**PASSAGE**

Spoiling children should be about devoting time to them and sharing experiences not about buying stuff for them.

I don’t have the GP issue as my toddlers GP are all dead or extremely elderly but the same applies to anyone who spends time with a child. Young children want to talk to you about where they’ve been and what they’ve done not about what they’ve got.

My 3 year old never stops talking about the visits he makes to my friends farm yet barely mentions anything he received for his birthday. Focus on shared experiences and if necessary set them up for your GP and DC to enjoy together.

Janpoppy · 10/04/2024 12:47

I wonder what giving the gcs all those items means to the grandparents? Did they feel deprived as children? Is this normal for their circle of their friends? What were their own grandparents like?

It might be helpful to know what motivation the grandparents have so you know what you are up against, and you might be able to find common ground.

You could also frame this in terms of the positives you DO want for your children in terms of their relationship with the GPs and how the children see their GPs. Ultimately it changes the children's relationship with the GPs if they see them as walking vending machines of treats!

Are they aware of the non-material gifts they have to share with their grandkids? Our society is not great at honoring the wisdom that elders have, so maybe they need a reminder of the other things they have to share with their GCs, as they might not be aware the continuous gift giving is overshadowing these.

Another suggestion you could make is that they spend the money on experiences they can share with the GCs, which could be outings and even holidays as the children grow older.

saraclara · 10/04/2024 13:47

Tell the GPs that you want your children to love them for who they are, and enjoy their time with their GPs simply because they want to be with them.
Point out that they're in danger of only being loved for what gifts they give, and that you've noticed the children immediately responding to news of their visits by wondering what they'll get.

StMarieforme · 10/04/2024 13:47

I had the same issue with my daughter's grandma. (MIL) I explained that I didn't want her turning into a demanding teen who expected the latest in everything, therefore we needed to control indulging her at a young age. I told them that she wanted to spend time with them, not be bought things, as their time was very previous to her. It worked.

Superscientist · 10/04/2024 14:10

I set out from the start that I wasn't having a house full of tat and told grandparents (primarily my parents) that if they bought a bunch of stuff it would be staying at their houses.
Both grandparents are now very considered about treats and she does get regular treats from grandparents but both sets put thought into the treats rather than just grabbing at what is there. She has had sticker books and magazines when they come to baby sit for an afternoon or when she went to the aquarium she got a fish toy. For Easter she got a bunch of stuff from both grandparents but usually she gets a toy or magazines or a book. So she gets something but overall the frequency of each is ok over the course of the year.
I think first I would tackle the purchasing of multiple things at a time and a discussion about Christmas.

**REQUIRED ACTIONS**
A – Echo the thread on grandparents and gifts word for word, from "I don’t have" to "what they’ve got.".
B – Answer these questions from the thread on grandparents and gifts:
(i) What does the 3-year-old never stop talking about?
(ii) In the post from Superscientist, what did the child get on the trip to the aquarium?
(iii) According to saraclara, how do the children respond to news of the grandparents' visits?
C – Go on with the thread on grandparents and gifts from its last sentence.

**INFORMATION SHOWN**
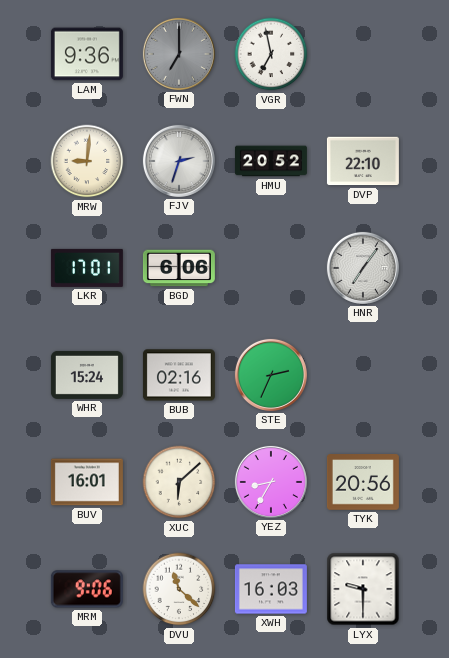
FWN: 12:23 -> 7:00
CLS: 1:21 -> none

**RESPONSES PER TASK**
A –
I don’t have the GP issue as my toddlers GP are all dead or extremely elderly but the same applies to anyone who spends time with a child. Young children want to talk to you about where they’ve been and what they’ve done not about what they’ve got.

B –
(i) The visits he makes to the writer's friend's farm.
(ii) A fish toy.
(iii) By wondering what they'll get.

C –
We do want, need, read and wear for Christmas and birthdays. We do one set and I get my family to do a set. My mum and sister both go mad with presents, always have even pre grandchildren and nieces/nephews and this helps to focus their minds and whilst she gets quite a few presents they give them more thought

bottlenosedolphin · 10/04/2024 14:31

I had a chat with my mum about this. I think part of the issue was that when I was a kid, we lived far away from my grandparents so they would bring presents etc when they visited (which was a few times a year). My mum lives fairly close and sees the kids at least fortnightly, if not more, so they really don’t need treats the same way. I think talking that through helped it click a little bit

blackcherryconserve · 10/04/2024 14:58

As a grandmother myself I no longer have the energy to spend extended time or days out with my DGSs. DD1 actually suggested I spend money on them (having ascertained what they would like). I do write and message them too. It gives me great pleasure to spend what I can on my grandchildren and we don't consider them spoilt. I think YABU, OP.

Rosesanddaisies1 · 10/04/2024 15:10

I’m with you, you need to say something. Gifts should be for birthday and Christmas only. And it sounds like so much stuff, and terrible impact on the planet. I’d say something nicely that emphasises you want them to spend time but the gifting is excessive

Rosesanddaisies1 · 10/04/2024 15:11

Also - just do a stocking from Father Christmas, all proper presents should be specifically from you/whoever. Then kids must say thank you, and appreciate the effort someone made to get them a gift. No from a mythical source

Mrscooper13 · 11/04/2024 06:31

So ours aren’t as bad as that but are very much if I want to spoil them I am going to.

so Christmas was a trip to Disneyland Paris plus loads of presents. And she always likes to be organised and buy gifts months before so it was never what the kids really wanted.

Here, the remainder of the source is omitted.